* _WHAT TO PRODUCE_:
Find and return every line of the data that contains the word "circle".

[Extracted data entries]

··········

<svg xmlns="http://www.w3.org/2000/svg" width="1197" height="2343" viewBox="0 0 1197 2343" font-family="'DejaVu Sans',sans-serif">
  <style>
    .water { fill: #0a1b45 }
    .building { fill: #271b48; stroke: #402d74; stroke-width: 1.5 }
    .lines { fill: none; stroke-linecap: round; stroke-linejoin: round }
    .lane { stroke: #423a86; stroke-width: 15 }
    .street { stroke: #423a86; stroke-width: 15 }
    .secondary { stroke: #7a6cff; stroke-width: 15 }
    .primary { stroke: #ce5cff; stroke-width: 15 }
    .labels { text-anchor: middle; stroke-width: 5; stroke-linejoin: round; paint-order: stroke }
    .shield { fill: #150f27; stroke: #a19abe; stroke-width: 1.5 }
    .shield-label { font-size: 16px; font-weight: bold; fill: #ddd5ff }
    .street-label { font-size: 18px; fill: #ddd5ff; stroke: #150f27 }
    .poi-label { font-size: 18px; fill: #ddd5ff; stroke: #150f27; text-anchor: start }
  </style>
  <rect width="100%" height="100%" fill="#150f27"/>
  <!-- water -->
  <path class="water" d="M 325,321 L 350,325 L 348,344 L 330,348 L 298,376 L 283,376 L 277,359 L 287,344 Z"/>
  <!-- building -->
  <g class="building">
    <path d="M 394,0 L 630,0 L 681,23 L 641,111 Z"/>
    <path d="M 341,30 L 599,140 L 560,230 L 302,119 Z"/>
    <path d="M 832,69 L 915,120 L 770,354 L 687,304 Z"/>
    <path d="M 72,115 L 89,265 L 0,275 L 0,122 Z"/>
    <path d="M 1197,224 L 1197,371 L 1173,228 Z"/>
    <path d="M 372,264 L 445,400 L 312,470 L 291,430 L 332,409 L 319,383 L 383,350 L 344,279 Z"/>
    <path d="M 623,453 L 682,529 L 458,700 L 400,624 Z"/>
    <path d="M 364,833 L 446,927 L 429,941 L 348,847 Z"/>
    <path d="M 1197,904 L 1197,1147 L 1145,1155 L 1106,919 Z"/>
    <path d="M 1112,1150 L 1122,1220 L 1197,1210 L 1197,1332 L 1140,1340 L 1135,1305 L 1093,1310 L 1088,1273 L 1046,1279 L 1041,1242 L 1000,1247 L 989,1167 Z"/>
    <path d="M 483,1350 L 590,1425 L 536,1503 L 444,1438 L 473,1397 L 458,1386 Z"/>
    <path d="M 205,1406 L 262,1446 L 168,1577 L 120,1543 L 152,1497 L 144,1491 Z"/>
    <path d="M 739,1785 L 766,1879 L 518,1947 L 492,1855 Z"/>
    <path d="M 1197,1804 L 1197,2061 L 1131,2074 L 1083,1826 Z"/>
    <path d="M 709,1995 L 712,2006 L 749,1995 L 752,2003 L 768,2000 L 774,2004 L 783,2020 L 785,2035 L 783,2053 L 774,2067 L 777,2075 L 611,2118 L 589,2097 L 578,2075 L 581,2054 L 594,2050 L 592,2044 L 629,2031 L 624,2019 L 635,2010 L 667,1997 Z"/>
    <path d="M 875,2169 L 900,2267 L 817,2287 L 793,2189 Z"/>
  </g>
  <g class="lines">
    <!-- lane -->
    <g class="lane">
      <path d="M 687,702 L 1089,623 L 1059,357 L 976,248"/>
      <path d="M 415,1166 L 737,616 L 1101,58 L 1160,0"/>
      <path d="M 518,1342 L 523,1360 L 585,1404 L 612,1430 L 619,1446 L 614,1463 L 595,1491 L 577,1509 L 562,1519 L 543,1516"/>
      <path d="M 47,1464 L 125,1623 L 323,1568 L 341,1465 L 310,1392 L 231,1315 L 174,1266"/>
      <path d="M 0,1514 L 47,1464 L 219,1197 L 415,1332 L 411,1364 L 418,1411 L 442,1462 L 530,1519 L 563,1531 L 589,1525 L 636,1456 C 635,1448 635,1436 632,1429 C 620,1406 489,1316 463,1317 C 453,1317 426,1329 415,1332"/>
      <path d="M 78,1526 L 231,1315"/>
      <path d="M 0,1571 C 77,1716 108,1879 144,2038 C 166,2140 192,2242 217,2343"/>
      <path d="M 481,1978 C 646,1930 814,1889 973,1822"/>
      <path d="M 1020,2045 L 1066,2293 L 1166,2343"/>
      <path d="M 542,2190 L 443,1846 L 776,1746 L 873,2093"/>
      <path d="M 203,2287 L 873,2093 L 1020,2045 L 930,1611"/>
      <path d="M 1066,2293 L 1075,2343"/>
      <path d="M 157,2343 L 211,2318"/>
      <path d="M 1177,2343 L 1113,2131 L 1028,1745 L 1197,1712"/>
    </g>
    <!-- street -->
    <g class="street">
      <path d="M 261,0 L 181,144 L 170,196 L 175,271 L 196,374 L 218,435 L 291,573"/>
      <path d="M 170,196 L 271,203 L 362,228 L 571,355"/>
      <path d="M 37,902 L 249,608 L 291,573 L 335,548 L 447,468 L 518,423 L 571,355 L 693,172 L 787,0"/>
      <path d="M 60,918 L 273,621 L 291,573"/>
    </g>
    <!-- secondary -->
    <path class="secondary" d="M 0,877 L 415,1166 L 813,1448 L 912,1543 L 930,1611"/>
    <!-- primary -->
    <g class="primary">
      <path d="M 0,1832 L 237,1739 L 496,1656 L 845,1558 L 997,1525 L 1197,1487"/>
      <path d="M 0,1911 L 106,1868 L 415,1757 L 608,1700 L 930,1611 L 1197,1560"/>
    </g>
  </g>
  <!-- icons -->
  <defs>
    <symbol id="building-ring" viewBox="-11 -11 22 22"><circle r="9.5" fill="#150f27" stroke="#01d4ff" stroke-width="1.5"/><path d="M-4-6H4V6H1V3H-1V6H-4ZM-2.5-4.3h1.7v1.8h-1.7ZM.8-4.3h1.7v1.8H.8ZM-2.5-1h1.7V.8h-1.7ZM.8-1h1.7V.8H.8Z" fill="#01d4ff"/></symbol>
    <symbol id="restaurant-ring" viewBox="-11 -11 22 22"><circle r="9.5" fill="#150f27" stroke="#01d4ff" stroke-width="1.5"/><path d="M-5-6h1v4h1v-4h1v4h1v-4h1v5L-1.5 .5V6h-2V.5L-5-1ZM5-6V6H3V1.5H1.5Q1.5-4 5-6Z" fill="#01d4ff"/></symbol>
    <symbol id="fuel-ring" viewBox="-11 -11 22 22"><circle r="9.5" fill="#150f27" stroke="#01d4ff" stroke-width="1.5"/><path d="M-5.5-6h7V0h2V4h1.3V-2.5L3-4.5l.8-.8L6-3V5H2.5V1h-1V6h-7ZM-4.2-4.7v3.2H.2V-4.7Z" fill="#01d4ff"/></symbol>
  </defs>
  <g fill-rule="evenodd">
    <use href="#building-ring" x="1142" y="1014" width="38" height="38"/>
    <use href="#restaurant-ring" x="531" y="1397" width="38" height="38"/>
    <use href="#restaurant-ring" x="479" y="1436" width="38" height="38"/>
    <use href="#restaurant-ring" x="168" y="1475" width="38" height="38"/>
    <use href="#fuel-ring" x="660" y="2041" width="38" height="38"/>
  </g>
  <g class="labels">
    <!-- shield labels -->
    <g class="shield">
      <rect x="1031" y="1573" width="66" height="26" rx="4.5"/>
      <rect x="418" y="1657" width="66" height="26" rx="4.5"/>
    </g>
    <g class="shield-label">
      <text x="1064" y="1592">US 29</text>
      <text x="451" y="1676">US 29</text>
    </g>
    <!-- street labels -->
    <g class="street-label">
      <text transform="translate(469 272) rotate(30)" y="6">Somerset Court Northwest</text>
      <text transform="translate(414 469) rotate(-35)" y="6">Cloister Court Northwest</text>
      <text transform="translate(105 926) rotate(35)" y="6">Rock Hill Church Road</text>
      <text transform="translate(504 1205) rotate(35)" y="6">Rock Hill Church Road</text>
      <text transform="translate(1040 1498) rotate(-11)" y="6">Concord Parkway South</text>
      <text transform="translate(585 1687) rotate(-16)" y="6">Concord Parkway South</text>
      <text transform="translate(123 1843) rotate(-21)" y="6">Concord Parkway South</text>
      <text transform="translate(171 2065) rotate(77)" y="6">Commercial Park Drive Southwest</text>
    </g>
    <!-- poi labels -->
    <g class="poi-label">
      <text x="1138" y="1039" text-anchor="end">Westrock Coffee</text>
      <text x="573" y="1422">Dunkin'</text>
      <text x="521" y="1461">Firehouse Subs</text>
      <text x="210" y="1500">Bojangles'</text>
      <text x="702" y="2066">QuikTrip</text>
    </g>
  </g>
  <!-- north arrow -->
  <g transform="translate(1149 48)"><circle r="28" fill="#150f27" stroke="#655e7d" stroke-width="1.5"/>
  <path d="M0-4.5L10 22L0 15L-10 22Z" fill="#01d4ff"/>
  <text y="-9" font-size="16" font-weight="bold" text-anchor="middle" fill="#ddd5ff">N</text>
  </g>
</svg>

··········

* _TASK ANSWER_:
    <symbol id="building-ring" viewBox="-11 -11 22 22"><circle r="9.5" fill="#150f27" stroke="#01d4ff" stroke-width="1.5"/><path d="M-4-6H4V6H1V3H-1V6H-4ZM-2.5-4.3h1.7v1.8h-1.7ZM.8-4.3h1.7v1.8H.8ZM-2.5-1h1.7V.8h-1.7ZM.8-1h1.7V.8H.8Z" fill="#01d4ff"/></symbol>
    <symbol id="restaurant-ring" viewBox="-11 -11 22 22"><circle r="9.5" fill="#150f27" stroke="#01d4ff" stroke-width="1.5"/><path d="M-5-6h1v4h1v-4h1v4h1v-4h1v5L-1.5 .5V6h-2V.5L-5-1ZM5-6V6H3V1.5H1.5Q1.5-4 5-6Z" fill="#01d4ff"/></symbol>
    <symbol id="fuel-ring" viewBox="-11 -11 22 22"><circle r="9.5" fill="#150f27" stroke="#01d4ff" stroke-width="1.5"/><path d="M-5.5-6h7V0h2V4h1.3V-2.5L3-4.5l.8-.8L6-3V5H2.5V1h-1V6h-7ZM-4.2-4.7v3.2H.2V-4.7Z" fill="#01d4ff"/></symbol>
  <g transform="translate(1149 48)"><circle r="28" fill="#150f27" stroke="#655e7d" stroke-width="1.5"/>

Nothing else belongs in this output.